Once the mesh had been reworked, it was time to look at the skeleton. The skeleton (aka the Rig) had three different options. Redo what I had done before, ie use the internal Blender rigging tool. Redo the skeleton completely manually and include the changes that I needed. Or buy a tool that people who know what they are doing use. I opted to buy the tool (Auto Rig Pro) for a modest fee and I have to say it was worth every penny! The tool was easy to use, had great results right out of the box, and was flexible enough to let me add in the things that were missing.

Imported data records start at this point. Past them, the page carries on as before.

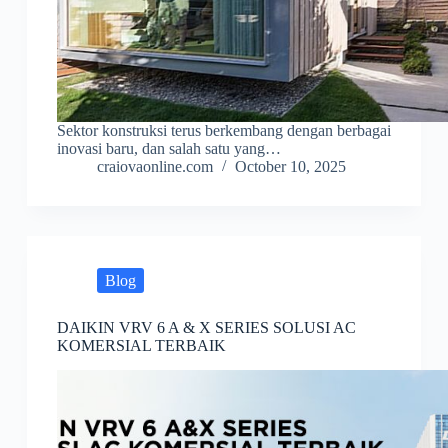
Sektor konstruksi terus berkembang dengan berbagai
inovasi baru, dan salah satu yang…
craiovaonline.com
October 10, 2025
Blog
DAIKIN VRV 6 A & X SERIES SOLUSI AC
KOMERSIAL TERBAIK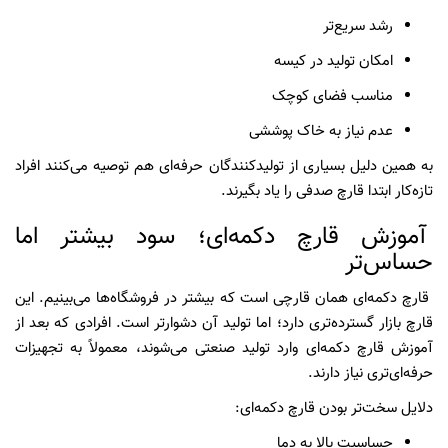
رشد سریع‌تر
امکان تولید در کیسه
مناسب فضای کوچک
عدم نیاز به خاک پوششی
به همین دلیل بسیاری از تولیدکنندگان حرفه‌ای هم توصیه می‌کنند افراد
تازه‌کار ابتدا قارچ صدفی را یاد بگیرند.
آموزش قارچ دکمه‌ای؛ سود بیشتر اما
حساس‌تر
قارچ دکمه‌ای همان قارچی است که بیشتر در فروشگاه‌ها می‌بینیم. این
قارچ بازار گسترده‌تری دارد؛ اما تولید آن دشوارتر است. افرادی که بعد از
آموزش قارچ دکمه‌ای وارد تولید صنعتی می‌شوند، معمولاً به تجهیزات
حرفه‌ای‌تری نیاز دارند.
دلایل سخت‌تر بودن قارچ دکمه‌ای:
حساسیت بالا به دما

Having revised the Lucas model, here is the solution to the first wrinkling and tearing problem. Below is Lucas positioned and rendered in a pose similar to the bad example above: Lucas Render There is no longer any tearing or wrinkling in the glasses! This also applies to the rest of the body. The only places that I had to manually make any adjustments to were the teeth and tongue. Lucas Render The unconstrained finger problem has also been solved. I no longer have to position each knuckle in space individually. The new tool automatically adds a control that will curl the fingers in a natural manner. Here it is: Lucas animated 3d model All I have to do is grab the yellow ring to curl the finger into position. Having Lucas make a fist or grasp an item is no longer the time-consuming tasks it used to be!

Finally, the Auto Rig Pro tool comes with code to generate a useful “picker” panel. Here is what a good picker panel looks like: Lucas animated 3d modle The character Lucas is ready for posing in the panel on the left while picker panel is on the right. One simply has to click on the item to be manipulated in the picker panel to get started.

Usually at this point in a project like this, I am not so much happy with the results as I am glad to be done with it. However, in this case, while the results are far from perfect, I am pleased. …and so is the hard to please Lucas. Here, Lucas gives a very rare thumbs up to his new CGI version. Lucas Render

6 thoughts on “Pesky Gremlins Comic 723 – Unwanted Guest

  1. The new rig with the picker panel controls should make things much easier for you. The results are great!

    1. Thanks Peter, the latest version is a big improvement over the last one. Now it’s time to start work on the other gremlins.

  2. Who would have ever guessed that there is a “worse” gremlin out there? Not me. Wholly monkey wrench !!

    1. Yes, Worse is the gremlin that answers the question “How could this be worse?” …and he travels with his onw monkey wrench, too.

  3. Oh no, a frowny face button!

    1. A gremlin with a frowny face button has got to be pretty bad!